In the piece written for Shortlist, del Toro says: "As for making movies out of games, the one I could really see is BioShock. I would love to make it into a movie. Gore Verbinski was attached to it, and he would have been perfect."

A BioShock movie has been in various states of pre-production for some time, but has had trouble getting off the ground.

In February Verbinski told IGN: "What's interesting is when you get that close to shooting a movie, you've kind of made it. That's the danger - you've kind of made it in your head.

"It's one thing when your movie doesn't happen [...] but when you go literally eight weeks before you start shooting, it's devastating."

Del Toro, known for directing Pan's Labyrinth, Pacific Rim and upcoming awards season favourite The Shape of Water, does admit however that "most other games ... are impossible to make into movies."

"They're two completely different narrative forms. Yet for decades there was that game curse on superhero movies, except for the original Superman and Batman films. Most people thought the rest were unadaptable. Then they found a way to do it, and it worked.
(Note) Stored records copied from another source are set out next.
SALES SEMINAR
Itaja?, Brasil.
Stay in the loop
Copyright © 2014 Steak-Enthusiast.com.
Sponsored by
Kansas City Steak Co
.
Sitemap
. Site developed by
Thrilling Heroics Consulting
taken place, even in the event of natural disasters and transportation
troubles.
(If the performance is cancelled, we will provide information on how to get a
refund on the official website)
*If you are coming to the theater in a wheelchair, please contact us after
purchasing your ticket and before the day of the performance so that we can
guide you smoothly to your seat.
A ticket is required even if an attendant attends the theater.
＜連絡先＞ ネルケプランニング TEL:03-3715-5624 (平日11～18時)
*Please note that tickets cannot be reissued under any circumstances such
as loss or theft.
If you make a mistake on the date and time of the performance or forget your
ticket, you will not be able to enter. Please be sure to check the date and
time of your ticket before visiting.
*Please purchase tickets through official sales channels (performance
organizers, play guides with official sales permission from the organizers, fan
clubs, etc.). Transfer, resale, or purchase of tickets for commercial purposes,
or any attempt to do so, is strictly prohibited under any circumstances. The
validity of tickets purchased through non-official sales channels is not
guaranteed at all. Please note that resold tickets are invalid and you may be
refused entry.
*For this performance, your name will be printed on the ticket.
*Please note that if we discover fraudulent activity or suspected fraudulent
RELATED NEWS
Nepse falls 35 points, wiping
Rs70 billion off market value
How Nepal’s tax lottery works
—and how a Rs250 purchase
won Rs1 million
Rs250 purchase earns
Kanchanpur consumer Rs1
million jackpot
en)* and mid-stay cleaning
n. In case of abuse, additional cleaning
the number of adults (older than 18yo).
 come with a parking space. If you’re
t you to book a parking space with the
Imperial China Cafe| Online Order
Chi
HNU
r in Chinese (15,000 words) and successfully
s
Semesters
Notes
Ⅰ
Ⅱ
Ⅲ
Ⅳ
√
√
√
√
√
Something will happen that will allow a truly great video game movie."

BioShock is widely considered one of the best shooters ever made and won acclaim ten years ago for its incredible setting - the fallen utopia of an underwater city called Rapture - and its intelligent, political and meta story.

Del Toro has a long professed his love of video games and has on two occasions attempted to make them. In 2012 he was produce a horror game called Insane with THQ, but the collapse of the publisher forced the project to be shut down.

In 2014 Konami surprised the world with PT (Playable Teaser) an incredible and short horror game that acted as an announcement trailer for a Silent Hill reboot called Silent Hills, which del Toro was to make with Metal Gear Solid creator Hideo Kojima.

However, due to Kojima's well-publicised falling out with and eventual departure from Konami the following year, in the run up to the release of Metal Gear Solid 5: The Phantom Pain, the game was cancelled.

"What would I do next?" del Toro wrote after describing the ill-fated projects. "I'd go somewhere and the building would burn down."

Del Toro is set to appear in Kojima's Death Stranding - the first game from his newly independent Kojima Productions - but as a character, rather than a creative collaborator.

Elsewhere in the Shortlist piece, the 53-year-old director describes why he loves video games and what makes them work so well.

"Good games approach storytelling in a different syntax and narrative form than movies, or TV, or novels. They're very useful - they've made me a much more nimble storyteller... The future of games depends on the storytellers."